Automatic focal EEG identification based on deep reinforcement learning

Abstract

Electroencephalogram (EEG) signals convey information about the electrical activity of neurons and are commonly used in clinical practice to evaluate the epileptic activity of patients. There is a part of the human brain that is closely linked to epileptic activity, namely the epileptogenic zone. Successful resection of the epileptogenic zone requires high precision classification of focal (F) and non-focal (NF) EEG signals. In this paper, we improve the Deep Q-Network (DQN) by adding Additional Functional Modules (AFM) to propose a novel focal EEG recognition method which is named AFM-DQN. Compared to the traditional Reinforcement Learning (RL), this model incorporates a deep convolutional neural network (CNN), and unifies the decision making capability of Q-learning and the perceptual capability of CNN, which greatly improves the learning of this network.
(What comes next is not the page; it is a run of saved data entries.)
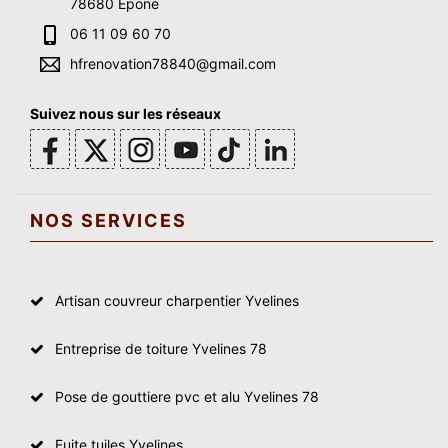
78680 Epone
06 11 09 60 70
hfrenovation78840@gmail.com
Suivez nous sur les réseaux
NOS SERVICES
Artisan couvreur charpentier Yvelines
Entreprise de toiture Yvelines 78
Pose de gouttiere pvc et alu Yvelines 78
Fuite tuiles Yvelines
The AFM, including pre-training, the high performance classifier (HPC), reward control mechanism and three RL related techniques, imparts this model a stronger generalization ability. To reduce computational burden of the network while preserving the correlation and interdependence of EEG signals, we introduce different kinds of EEG features and a semi-supervised feature selection algorithm based on joint mutual information (Semi-JMI algorithm). Experiments on the two publicly available EEG databases have achieved classification accuracy of 95.87% and 97.5%, respectively, which demonstrates that the proposed method has the potential for clinical application of accurate localization of epileptogenic zone. Compared with other published methods, this method has better performance and generalization ability.